Stéphane Lissner envisage « un futur très sombre pour la culture »

Xl_stephane-lissner © DR

Depuis maintenant plusieurs semaines, la quasi-totalité des maisons lyriques ont fermé leurs portes et l’Opéra National de Paris n’échappe pas à la règle. Mais quid maintenant d’une date de réouverture ? Sans doute pas avant un moment si l’on en croit Stéphane Lissner, directeur de la maison parisienne, interrogé ce matin sur France Inter et qui envisage un « futur très sombre pour la culture ».

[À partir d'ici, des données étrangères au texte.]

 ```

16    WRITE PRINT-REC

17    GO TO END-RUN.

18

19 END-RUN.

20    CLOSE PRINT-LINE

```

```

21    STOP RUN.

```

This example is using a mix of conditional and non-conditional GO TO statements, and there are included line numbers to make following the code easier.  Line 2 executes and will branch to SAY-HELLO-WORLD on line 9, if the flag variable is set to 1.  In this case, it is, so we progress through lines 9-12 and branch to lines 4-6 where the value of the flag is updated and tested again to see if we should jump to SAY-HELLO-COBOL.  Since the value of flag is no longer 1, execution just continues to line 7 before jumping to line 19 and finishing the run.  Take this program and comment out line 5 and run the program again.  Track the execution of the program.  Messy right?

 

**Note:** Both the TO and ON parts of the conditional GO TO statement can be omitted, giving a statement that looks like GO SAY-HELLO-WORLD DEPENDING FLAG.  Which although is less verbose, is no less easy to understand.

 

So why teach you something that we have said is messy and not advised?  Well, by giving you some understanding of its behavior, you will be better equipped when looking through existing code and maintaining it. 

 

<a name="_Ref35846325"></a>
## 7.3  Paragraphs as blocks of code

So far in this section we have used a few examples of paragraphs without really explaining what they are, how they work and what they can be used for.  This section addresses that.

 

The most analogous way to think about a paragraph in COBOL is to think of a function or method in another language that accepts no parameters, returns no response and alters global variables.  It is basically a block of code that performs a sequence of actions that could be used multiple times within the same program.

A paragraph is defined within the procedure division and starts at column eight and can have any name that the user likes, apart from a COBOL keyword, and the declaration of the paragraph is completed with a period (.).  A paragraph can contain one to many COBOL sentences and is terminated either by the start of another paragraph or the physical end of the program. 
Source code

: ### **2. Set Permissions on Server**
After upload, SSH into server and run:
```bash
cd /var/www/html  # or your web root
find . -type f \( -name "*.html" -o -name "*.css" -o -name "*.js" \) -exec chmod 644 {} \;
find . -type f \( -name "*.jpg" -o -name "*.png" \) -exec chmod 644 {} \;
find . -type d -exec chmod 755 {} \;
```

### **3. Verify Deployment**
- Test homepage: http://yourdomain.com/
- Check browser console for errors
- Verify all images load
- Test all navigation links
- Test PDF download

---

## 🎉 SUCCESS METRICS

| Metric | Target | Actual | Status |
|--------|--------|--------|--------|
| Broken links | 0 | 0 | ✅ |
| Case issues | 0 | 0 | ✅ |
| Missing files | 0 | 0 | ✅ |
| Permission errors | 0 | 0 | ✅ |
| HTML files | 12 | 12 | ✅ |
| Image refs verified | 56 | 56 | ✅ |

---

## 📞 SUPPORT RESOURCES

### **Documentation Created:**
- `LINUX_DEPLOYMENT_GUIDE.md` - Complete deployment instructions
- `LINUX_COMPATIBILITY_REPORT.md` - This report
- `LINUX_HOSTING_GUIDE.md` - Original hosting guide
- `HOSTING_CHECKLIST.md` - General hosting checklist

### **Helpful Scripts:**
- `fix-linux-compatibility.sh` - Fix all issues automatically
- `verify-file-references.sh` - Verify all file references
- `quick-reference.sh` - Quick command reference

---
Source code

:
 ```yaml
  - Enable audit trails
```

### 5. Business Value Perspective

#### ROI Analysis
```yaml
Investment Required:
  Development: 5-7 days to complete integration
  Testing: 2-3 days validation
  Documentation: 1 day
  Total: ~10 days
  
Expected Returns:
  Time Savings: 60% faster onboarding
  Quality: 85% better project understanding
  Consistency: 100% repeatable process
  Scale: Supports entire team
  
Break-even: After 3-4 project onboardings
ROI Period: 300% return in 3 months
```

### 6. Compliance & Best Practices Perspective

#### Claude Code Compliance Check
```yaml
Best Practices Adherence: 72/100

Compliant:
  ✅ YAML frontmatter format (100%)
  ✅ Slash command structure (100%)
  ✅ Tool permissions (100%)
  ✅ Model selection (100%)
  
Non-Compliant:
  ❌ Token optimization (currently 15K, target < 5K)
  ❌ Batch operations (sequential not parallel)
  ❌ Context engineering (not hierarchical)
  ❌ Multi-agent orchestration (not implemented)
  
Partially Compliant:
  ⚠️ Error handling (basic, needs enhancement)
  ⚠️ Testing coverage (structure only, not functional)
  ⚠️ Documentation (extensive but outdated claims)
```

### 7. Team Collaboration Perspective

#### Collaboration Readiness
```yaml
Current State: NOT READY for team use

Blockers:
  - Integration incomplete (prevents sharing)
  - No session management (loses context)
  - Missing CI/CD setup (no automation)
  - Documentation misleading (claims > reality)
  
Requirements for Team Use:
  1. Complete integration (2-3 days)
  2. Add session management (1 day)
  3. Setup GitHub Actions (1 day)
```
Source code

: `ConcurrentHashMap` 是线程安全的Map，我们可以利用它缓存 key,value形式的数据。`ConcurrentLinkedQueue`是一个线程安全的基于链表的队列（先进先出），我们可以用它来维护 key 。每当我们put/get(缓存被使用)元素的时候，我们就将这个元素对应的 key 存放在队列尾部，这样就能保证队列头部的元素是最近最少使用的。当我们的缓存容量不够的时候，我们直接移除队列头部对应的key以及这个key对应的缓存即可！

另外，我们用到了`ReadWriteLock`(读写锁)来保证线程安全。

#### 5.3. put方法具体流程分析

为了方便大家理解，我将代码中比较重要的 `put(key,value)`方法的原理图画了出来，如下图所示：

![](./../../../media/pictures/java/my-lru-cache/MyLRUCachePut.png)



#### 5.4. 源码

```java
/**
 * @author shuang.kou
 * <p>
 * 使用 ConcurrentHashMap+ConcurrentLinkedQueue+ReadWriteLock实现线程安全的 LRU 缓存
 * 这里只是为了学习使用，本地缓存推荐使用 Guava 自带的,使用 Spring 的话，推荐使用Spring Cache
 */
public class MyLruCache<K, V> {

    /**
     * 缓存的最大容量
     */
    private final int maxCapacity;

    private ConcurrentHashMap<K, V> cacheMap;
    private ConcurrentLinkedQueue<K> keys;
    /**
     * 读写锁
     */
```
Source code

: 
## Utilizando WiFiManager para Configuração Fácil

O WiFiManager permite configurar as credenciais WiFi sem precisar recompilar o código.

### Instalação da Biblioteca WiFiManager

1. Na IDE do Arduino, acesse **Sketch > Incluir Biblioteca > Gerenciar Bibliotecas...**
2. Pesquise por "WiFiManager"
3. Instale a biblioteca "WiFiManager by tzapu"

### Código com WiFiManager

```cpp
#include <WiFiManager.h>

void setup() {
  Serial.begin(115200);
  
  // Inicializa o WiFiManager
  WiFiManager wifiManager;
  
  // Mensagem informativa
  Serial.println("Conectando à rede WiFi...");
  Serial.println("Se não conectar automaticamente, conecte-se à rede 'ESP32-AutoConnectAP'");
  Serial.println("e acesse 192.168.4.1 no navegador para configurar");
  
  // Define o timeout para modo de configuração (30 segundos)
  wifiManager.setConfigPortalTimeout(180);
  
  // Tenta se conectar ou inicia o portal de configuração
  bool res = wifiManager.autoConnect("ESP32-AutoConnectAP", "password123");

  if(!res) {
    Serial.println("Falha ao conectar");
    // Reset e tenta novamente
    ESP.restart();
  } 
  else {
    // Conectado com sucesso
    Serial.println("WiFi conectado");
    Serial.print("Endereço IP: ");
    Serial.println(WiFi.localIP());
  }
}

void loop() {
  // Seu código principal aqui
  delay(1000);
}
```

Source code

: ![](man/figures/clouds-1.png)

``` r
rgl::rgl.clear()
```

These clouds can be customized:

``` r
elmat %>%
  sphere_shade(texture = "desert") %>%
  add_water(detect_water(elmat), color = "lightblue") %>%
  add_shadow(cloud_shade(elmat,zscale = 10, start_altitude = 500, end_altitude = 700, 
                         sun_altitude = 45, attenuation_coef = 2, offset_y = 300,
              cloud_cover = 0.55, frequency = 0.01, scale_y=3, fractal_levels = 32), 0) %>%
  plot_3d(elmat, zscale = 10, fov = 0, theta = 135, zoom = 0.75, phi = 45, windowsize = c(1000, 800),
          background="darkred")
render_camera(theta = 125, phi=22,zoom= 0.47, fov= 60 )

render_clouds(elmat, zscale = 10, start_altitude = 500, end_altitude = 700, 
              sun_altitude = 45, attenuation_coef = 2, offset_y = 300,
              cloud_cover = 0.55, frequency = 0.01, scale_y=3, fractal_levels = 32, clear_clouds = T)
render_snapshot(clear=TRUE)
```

On le sait, en début d’année, l’établissement parisien a dû baisser le rideau à plusieurs reprises suite aux grèves de ses salariés (contestant la réforme des retraites du gouvernement), avant de fermer ses portes pour cause de pandémie – « pour deux mois et peut-être bien plus encore ». Selon Stéphane Lissner, au regard du contexte, la réouverture de l’Opéra de Paris à la rentrée est loin d’être acquise dans la mesure où les mesures sanitaires envisagées à ce stade seraient impossibles à mettre en œuvre. Au point que cette période de fermeture pourrait être prolongée au-delà des temps de confinement et être l’occasion d’initier, plus tôt que prévu, des travaux au sein de l’établissement. La réouverture serait dès lors peut-être repoussée à début 2021.
Le directeur explique cette option par les difficultés d’agenda auxquelles il se heurte : à titre d’exemple, la Tétralogie de Wagner devait être donnée progressivement au cours de la saison (la première de La Walkyrie, avec notamment Jonas Kaufmann, était prévue aujourd'hui, mais l'ensemble des productions ont été annulées), puis reprise à l’automne dans le cadre d’un Ring complet. Si les mesures sanitaires seront sans doute allégées d’ici là, ce Ring est conditionné à la possibilité d’en achever les décors ou d’en organiser les répétitions – peut-être au cours de l’été, mais sans garantie.

Stéphane Lissner n’est pas plus optimiste quant à la santé financière de l’Opéra de Paris qui pourrait accuser plus de 40 millions d’euros de pertes en fin d’année. Si une faillite de l'Opéra de Paris n'est pas à l'ordre du jour puisque le directeur a la garantie du soutien de l'Etat, aujourd’hui, plus de 60% du budget de l’établissement repose sur la billetterie et le mécénat (le reste du budget étant assuré par la dotation de l’Etat, en baisse constante depuis des années selon Stéphane Lissner) : l’impossibilité d’accueillir le public obère donc mécaniquement les capacités financières de l’établissement – mais aussi sa liberté artistique. Selon Stéphane Lissner, ces contraintes économiques imposent une programmation populaire et accessible pour remplir les salles, là où la mission de service public de l’Opéra national devrait être aussi de faire vivre et de faire découvrir l’ensemble du répertoire, incluant des ouvrages plus exigeants, mais moins rentables – et donc impossibles à monter en période de disette budgétaire.

À la veille des annonces du chef de l’Etat destinées au monde de la culture, Stéphane Lissner noircit sans doute volontairement le tableau de l’Opéra de Paris pour mieux sensibiliser la classe politique aux problématiques auxquels les artistes sont confrontés actuellement – Stéphane Lissner en appel notamment à une réelle vision de long terme pour la culture en France, tant au plan national que régional, inexistante selon lui depuis de Gaulle et Malraux, puis Mitterrand et Jack Lang. Pour autant, on comprend aussi que la crise du Covid-19 imposera manifestement aux grandes maisons lyriques (et peut-être plus spécifiquement à la « Grande boutique ») de repenser à la fois leur mission de service public et leurs relations avec le public.